Records from a dataset
══════

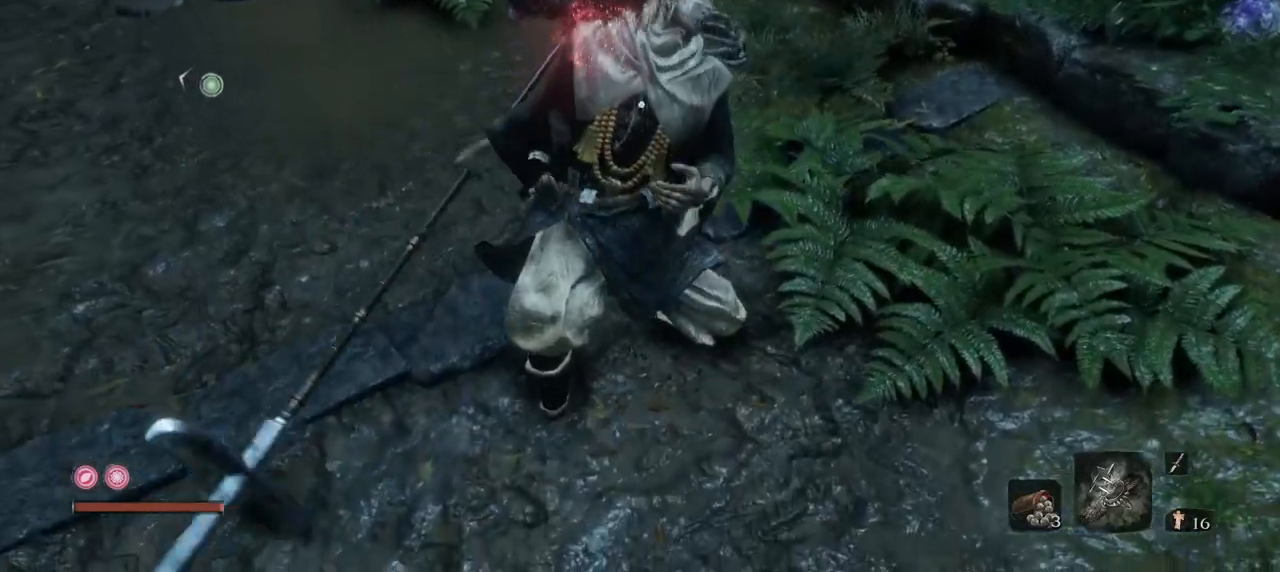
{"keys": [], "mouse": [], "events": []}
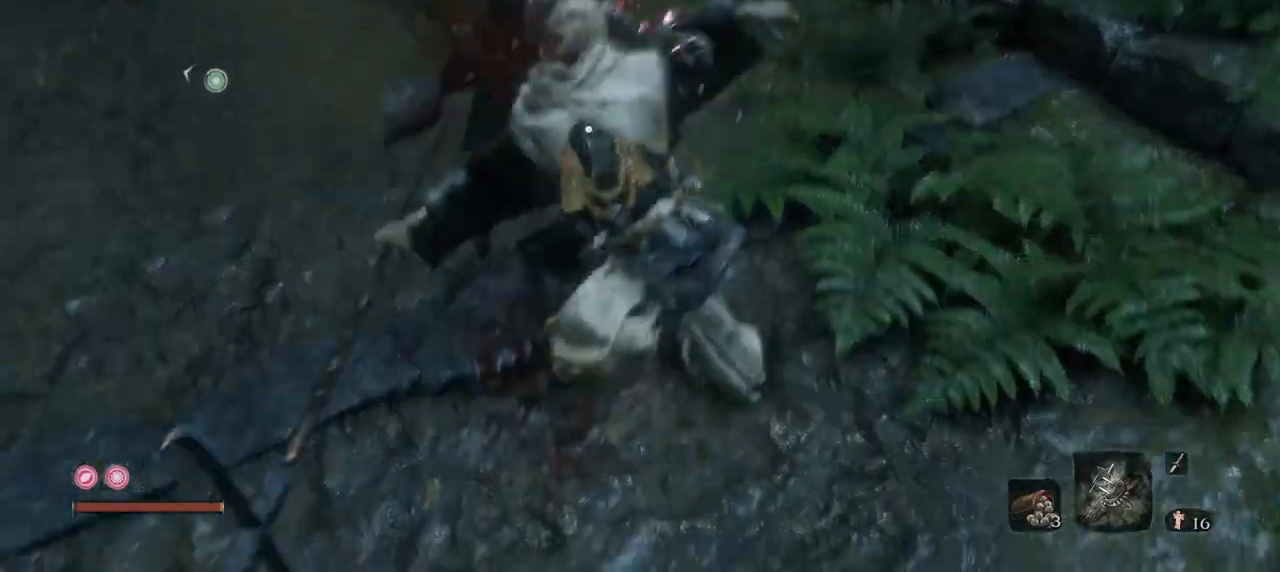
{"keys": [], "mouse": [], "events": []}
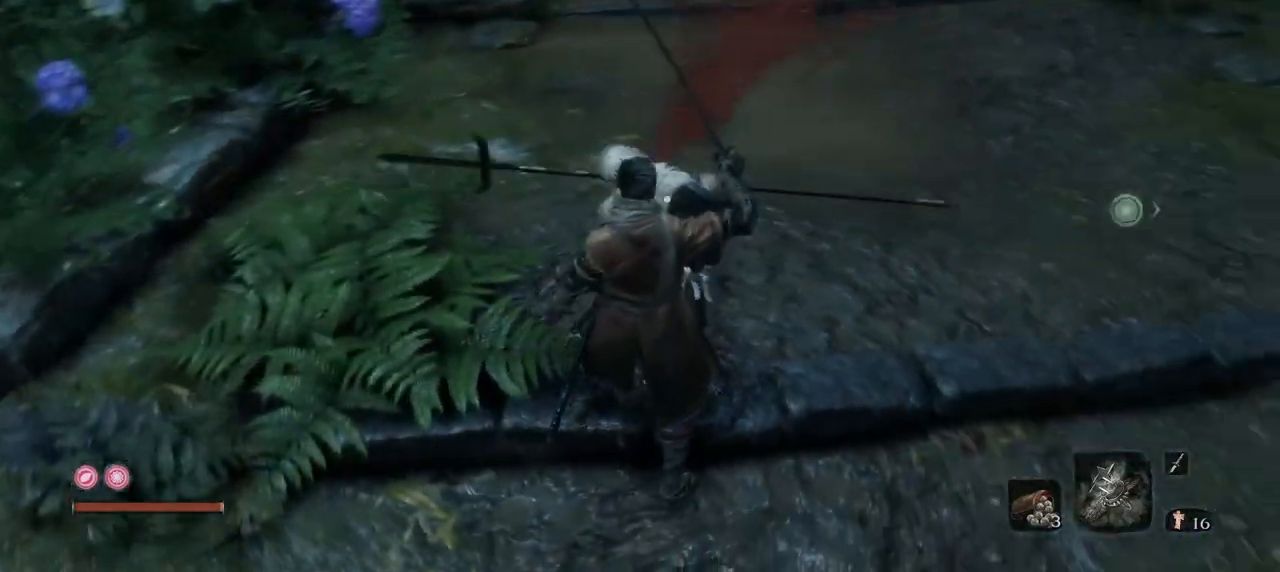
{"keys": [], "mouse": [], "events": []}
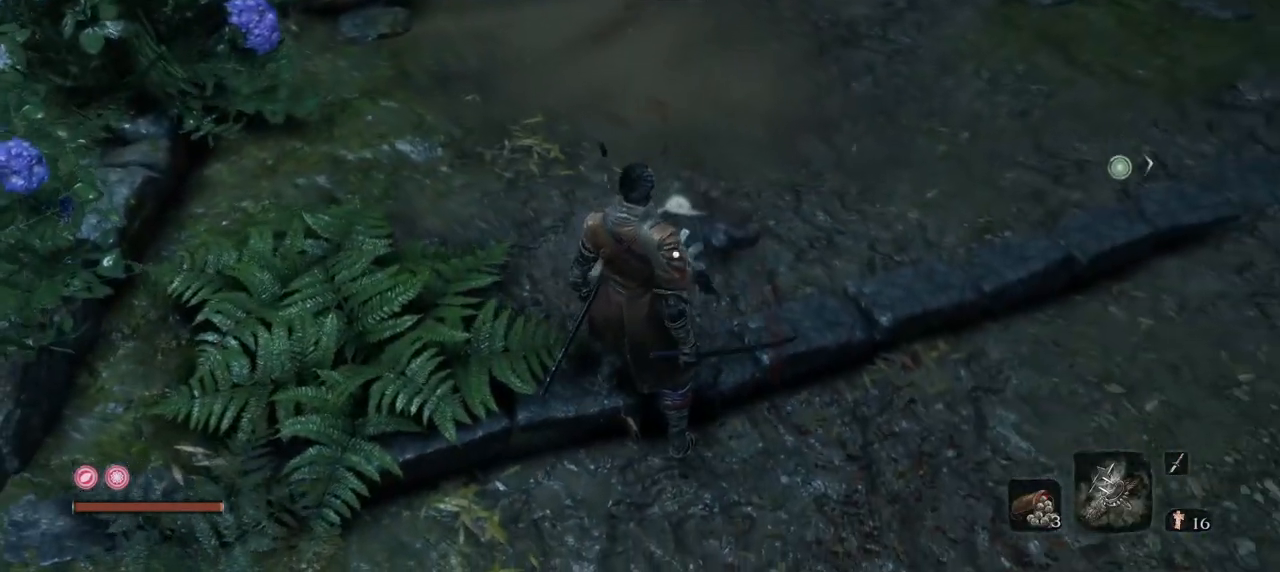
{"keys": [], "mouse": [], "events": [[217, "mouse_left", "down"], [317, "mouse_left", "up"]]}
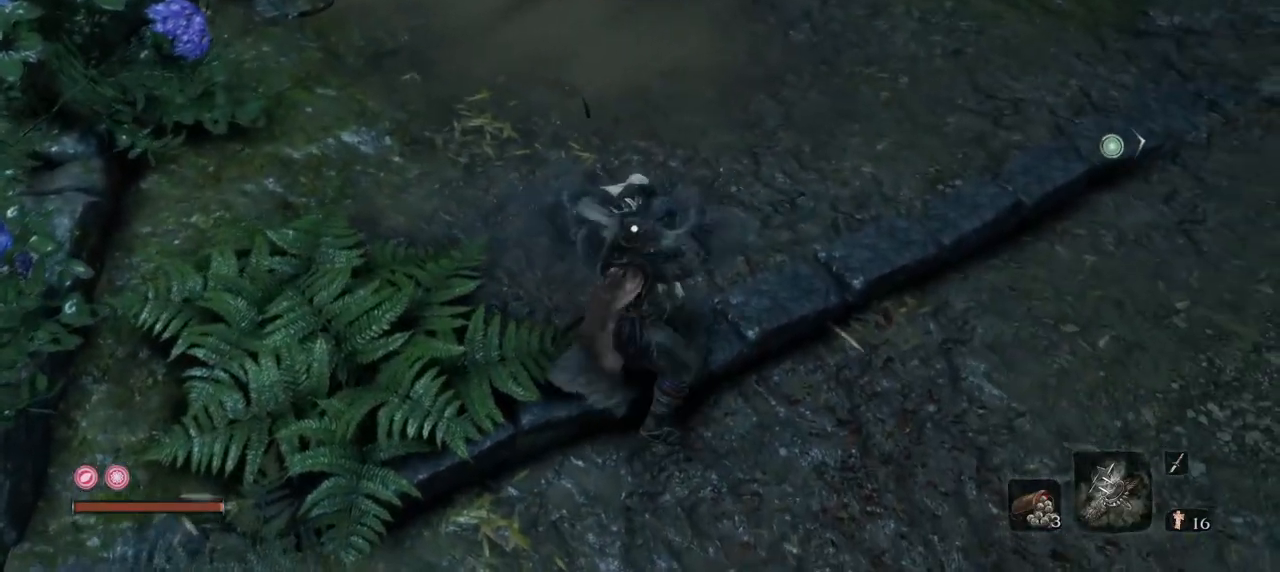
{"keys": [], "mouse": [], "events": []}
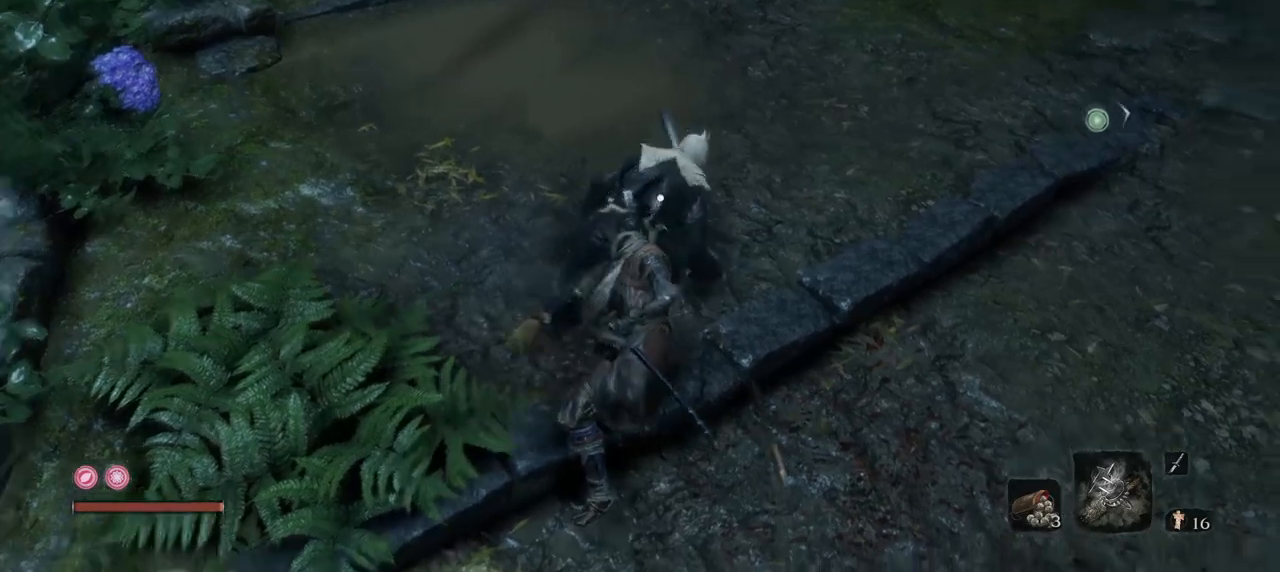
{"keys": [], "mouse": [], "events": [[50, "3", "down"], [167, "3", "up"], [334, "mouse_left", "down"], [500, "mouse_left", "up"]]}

══════

WHAT THIS TASK INVOLVES
Please retype the data exactly. The pictures do not go in.

SOLUTION FOR THIS TASK
{"keys": [], "mouse": [], "events": []}
{"keys": [], "mouse": [], "events": []}
{"keys": [], "mouse": [], "events": []}
{"keys": [], "mouse": [], "events": [[217, "mouse_left", "down"], [317, "mouse_left", "up"]]}
{"keys": [], "mouse": [], "events": []}
{"keys": [], "mouse": [], "events": [[50, "3", "down"], [167, "3", "up"], [334, "mouse_left", "down"], [500, "mouse_left", "up"]]}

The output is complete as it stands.